Le Premier ministre s'est exprimé, cette année, à quatre reprises sur la réforme territoriale : le 8 avril à l'Assemblée nationale, les 16 septembre et 29 octobre devant la Haute Assemblée, enfin le 6 novembre dernier devant le congrès de l'ADF à Pau. Que de chemin parcouru ! Entre l'annonce faite le 8 avril de la disparition des conseils départementaux à l'horizon 2021 et l'affirmation de leur rôle au congrès de Pau, bien des discussions ont eu lieu, et nous parvenons à une situation beaucoup plus claire.
Nous ne sommes pas en présence d'une loi de décentralisation, mais d'une réforme des collectivités territoriales visant à clarifier leurs compétences, sans que l'État leur transfère aucune des siennes. Son but déclaré est de réduire le soi-disant millefeuille et l'enchevêtrement des collectivités, de leurs compétences et de leur fiscalité afin de réaliser des économies. Si certains de ces objectifs sont louables, nous attendions une grande loi de décentralisation comparable à celles de 1982 ou 2004, qui avait transféré plus de 13 milliards d'euros du budget de l'État aux collectivités territoriales, dont 8 milliards pour les départements.
En filigrane du projet de loi portant nouvelle organisation territoriale de la république » (NOTRe) se trouvent la réforme de la carte régionale, la suppression des conseils départementaux et le renforcement des intercommunalités, censées se substituer aux départements et assumer leurs compétences essentielles de solidarité sociale, qui représentent 38 milliards d'euros sur les 71 milliards de l'ensemble des budgets départementaux.
Nous avons dit au Premier ministre, à la veille de notre congrès, qu'il n'était point nécessaire d'évoquer l'après 2020. Quelle sera alors la majorité ? Toutes les parties sont désormais convaincues que, si une collectivité de plein exercice devait être supprimée, il faudrait passer par une révision de la Constitution, laquelle est devenue mon livre de chevet depuis l'annonce de ces textes. Je vous renvoie à la décision du Conseil constitutionnel sur la Corse et à la question du niveau substantiel de compétence que doit garder tout niveau de collectivité de plein exercice.
Tout doit s'organiser autour de la commune, du conseil départemental et du conseil régional. Les intercommunalités, qui ne sont pas des collectivités de plein exercice, n'existent que par transfert de compétences des communes. Le projet de loi NOTRe prévoit que les conseils départementaux assument les compétences de solidarités sociale et territoriale, dont le gouvernement souhaite fixer la définition dans le droit. Je rencontre ces jours-ci les responsables de tous les groupes politiques du Sénat afin d'en débattre.

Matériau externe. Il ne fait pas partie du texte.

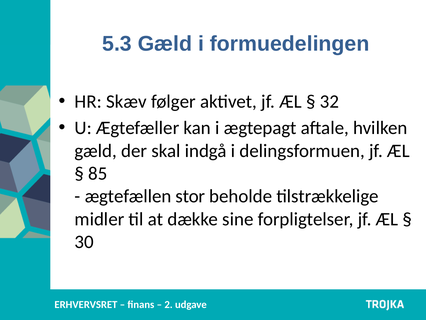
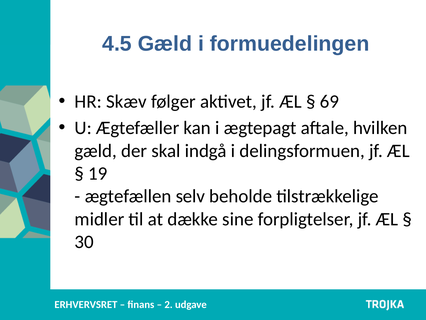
5.3: 5.3 -> 4.5
32: 32 -> 69
85: 85 -> 19
stor: stor -> selv
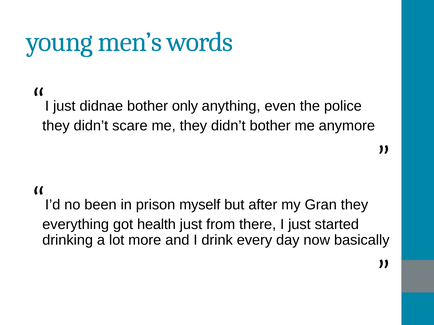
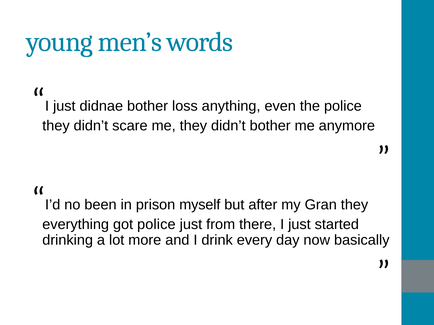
only: only -> loss
got health: health -> police
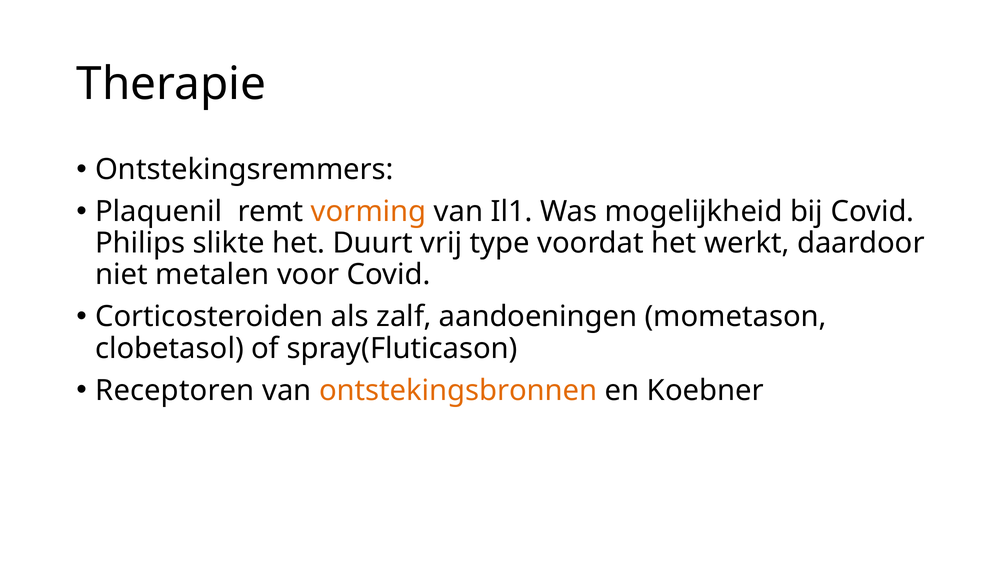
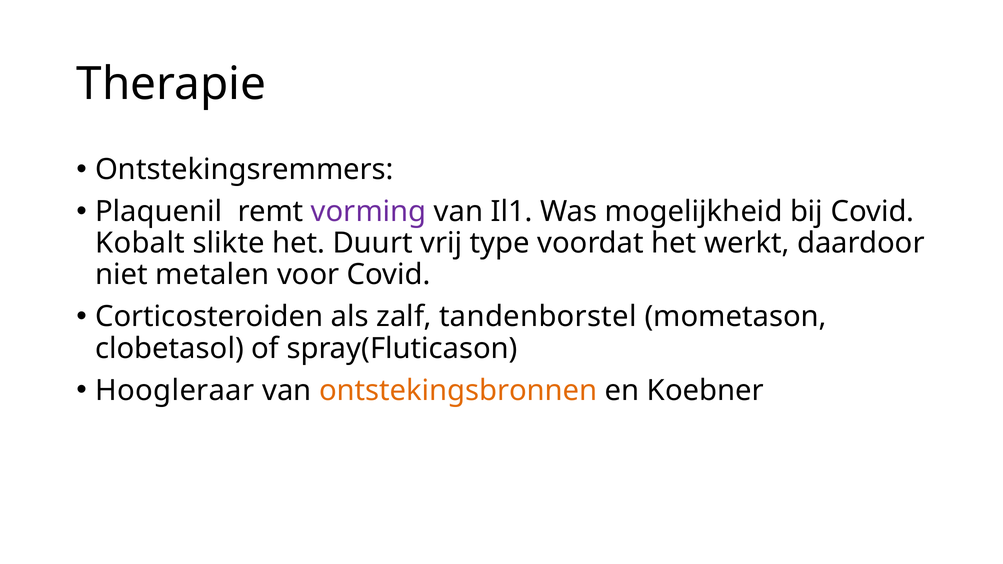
vorming colour: orange -> purple
Philips: Philips -> Kobalt
aandoeningen: aandoeningen -> tandenborstel
Receptoren: Receptoren -> Hoogleraar
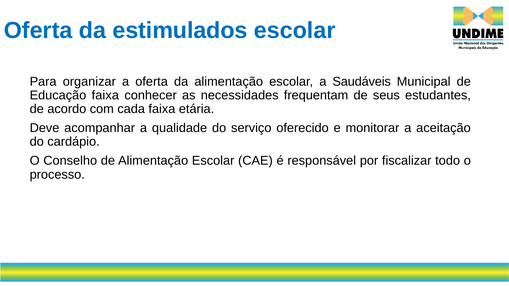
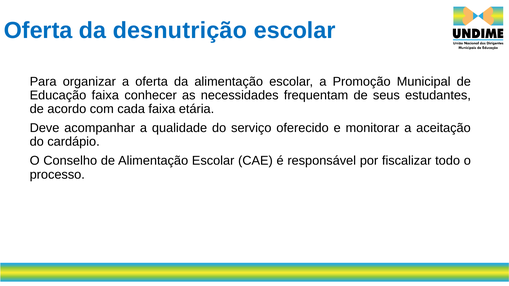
estimulados: estimulados -> desnutrição
Saudáveis: Saudáveis -> Promoção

Le gouvernement nous assure désormais que les départements auront la compétence d'ingénierie et de conseil et, avec le préfet, celle du schéma départemental d'accessibilité des services au public. Les conseils régionaux se verraient transférer les transports scolaires et interurbains, les collèges, les routes, les ports départementaux s'ils les acceptent, le schéma d'élimination des déchets industriels banals et ménagers, ainsi que la responsabilité des espaces naturels sensibles.
Notre approche consiste à nous demander à quels territoires il est pertinent de conférer ces compétences. L'Association des Régions de France (ARF) avait souhaité recevoir des compétences de l'État, afin d'avoir une double autorité sur les services publics de l'emploi et sur la banque publique d'investissement. Elle avait raison : les régions doivent viser les grands enjeux stratégiques.
Faute de leur avoir donné gain de cause, on leur propose à présent, en guise de compensation, des compétences de niveau infrarégional peu compatibles avec les nouvelles dimensions qu'on entend leur attribuer. Les collèges relèvent d'une gestion de proximité, d'autant que le Conseil supérieur de l'éducation a souligné l'intérêt pédagogique de maintenir un lien entre eux et les écoles. Les deux tiers des 5 500 collèges de France sont d'ailleurs situés dans des territoires ruraux. Les transports scolaires relèvent évidemment, eux aussi, de l'échelon de proximité.
Cette loi de clarification est censée conduire à des économies... mais nous serons bien obligés d'en faire : 12,5 milliards d'euros en moins en quatre ans, sur les 225 milliards auxquels se monte la totalité des budgets des collectivités territoriales et des établissements publics - excusez du peu ! Les seuls départements ont été contraints, depuis 2002, de trouver 48 milliards d'euros, sur les 850 milliards que représentent douze ans de leurs budgets, afin de financer les allocations individuelles de solidarité. Les départements savent ce que c'est que d'économiser, et continuent à assumer correctement les services publics malgré une situation budgétaire délicate.